E’ poi intervenuto, in chiusura, Giuseppe Cassano autore  dell’unico volume che riporti integralmente tutta la giurisprudenza del danno esistenziale (G. Cassano, la giurisprudenza del danno esistenziale, CELT, Piacenza, 2003),   sottolineando come i  diversi approcci metodologici al danno esistenziale hanno notevoli implicazioni sul piano operativo, prima di tutto riguardo il regime della prova. Se infatti si insiste sul danno esistenziale come danno evento, precisa Cassano, verrà dato risalto alla lesione stessa del bene costituzionale, di modo che la prova coincide con la prove del fatto lesivo, che porta con sé le dirette conseguenze. Se invece si apprezza l’approccio consequenzialistico, si guarderà alle effettive alterazioni sul piano della quotidianità causate al danneggiato, che possono trovare la loro fonte sia nel fatto illecito ma anche nel contratto, di tal modo che l’assetto dell’onore probatorio sarà di diversa portata, come meglio si cercherà di dimostrare. La lettura consequenzialistica di tale tipo di danno, poiché non ne correla necessariamente la sua esistenza alla lesione di un diritto costituzionalmente tutelato – che in quanto tale ne dovrebbe richiedere immediato ristoro senza ulteriori complicazioni probatorie – ma incentra la sua attenzione sull’alterazione della quotidianità del danneggiato richiede, a ragione, una prova rigorosa a seconda della normalità o meno delle conseguenze prospettate.

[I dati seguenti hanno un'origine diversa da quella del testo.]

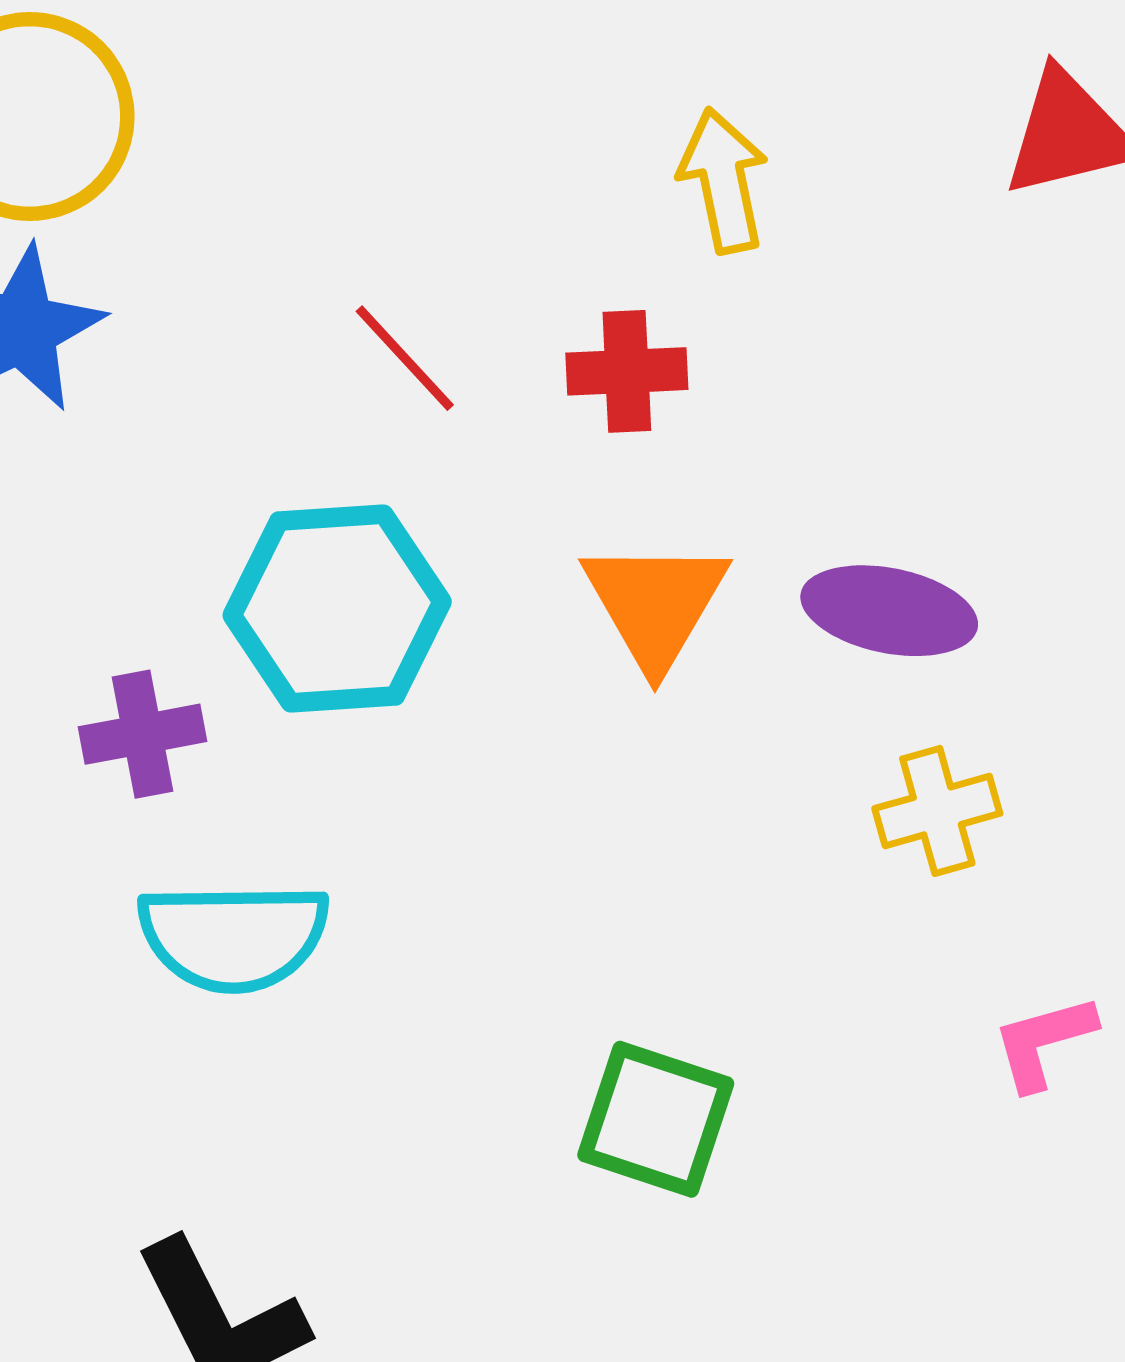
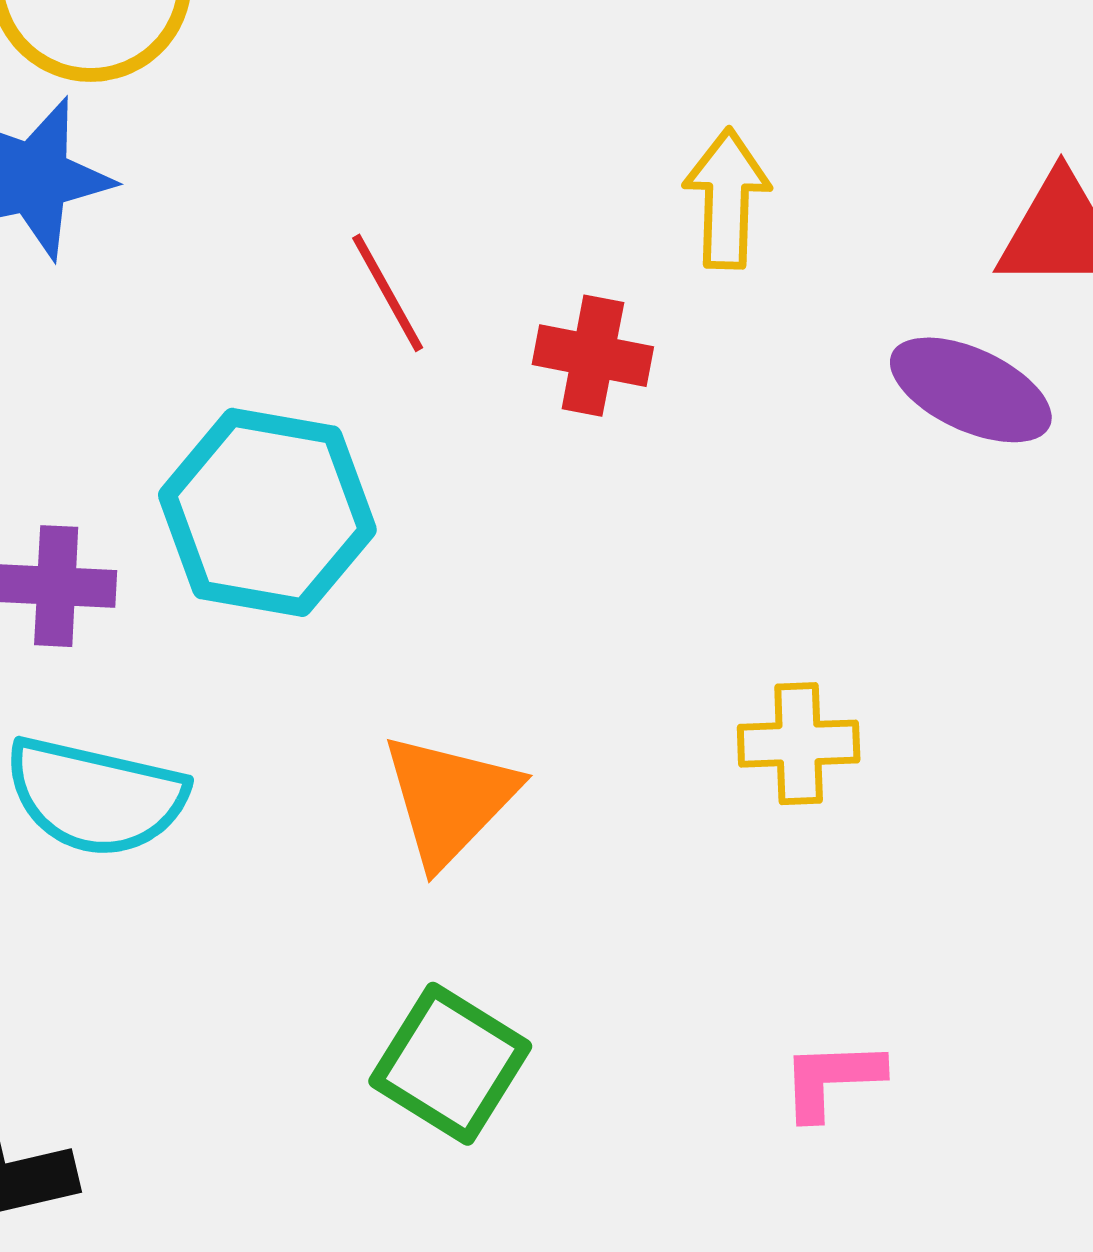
orange triangle: (655, 604) -> (450, 799), moved
purple ellipse: (889, 611) -> (971, 390), moved
yellow cross: (937, 811) -> (799, 744), moved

Quindi le due impostazioni tendono nell’ambito del regime probatorio a limitare le possibili eventuali obiezioni. Ad una limitata apertura del danno esistenziale – solo i diritti costituzionalmente tutelati – corrisponde un agile regime probatorio: se è stato violato un diritto costituzionale sarà in re ipsa il “conseguente” danno esistenziale.

Ad una possibile eccessiva apertura del danno esistenziale – tutte le attività realizzatrice dell’uomo ritenute meritevoli d’interesse - corrisponde un rigido sistema probatorio: non solo verrà valutata, come già in precedenza sostenuto, la meritevolezza delle attività svolte, ma il danneggiato dovrà indicarne il “suo” regolare svolgimento, potendosi distinguere, come meglio vedremo,

- attività che certamente verranno lese dalla condotta lesiva,

- attività che probabilmente verranno lese dalla condotta lesiva,

- attività che quasi sicuramente non verranno lese dalla condotta lesiva.

L’onere probatorio sarà inversamente proporzionato, conclude Cassano, sempre a patto che sia lesa o limitata una attività realizzatrice della persona umana.